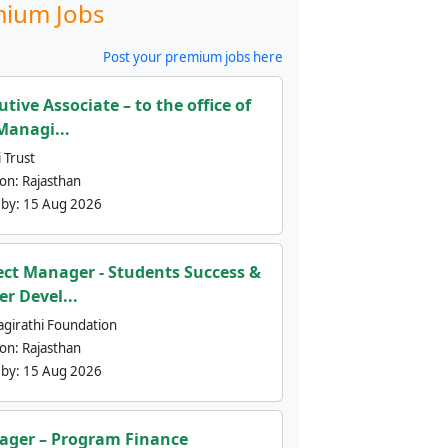
ium Jobs
Post your premium jobs here
utive Associate – to the office of
Managi...
 Trust
ion:
Rajasthan
 by:
15 Aug 2026
ect Manager - Students Success &
er Devel...
agirathi Foundation
ion:
Rajasthan
 by:
15 Aug 2026
ger – Program Finance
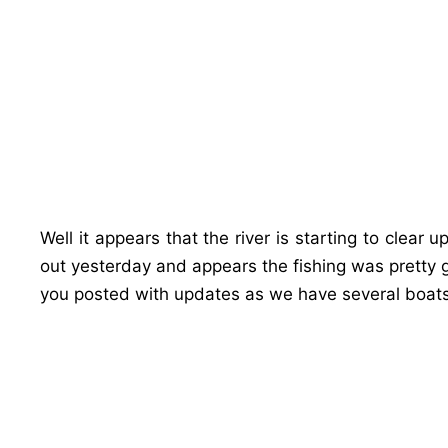
Well it appears that the river is starting to clear 
out yesterday and appears the fishing was pretty 
you posted with updates as we have several boats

WORK TASK
What you give back must match the material above exactly, minus its pictures.

EXERCISE RESPONSE
ium Jobs
Post your premium jobs here
utive Associate – to the office of
Managi...
 Trust
ion:
Rajasthan
 by:
15 Aug 2026
ect Manager - Students Success &
er Devel...
agirathi Foundation
ion:
Rajasthan
 by:
15 Aug 2026
ger – Program Finance
Well it appears that the river is starting to clear 
out yesterday and appears the fishing was pretty 
you posted with updates as we have several boats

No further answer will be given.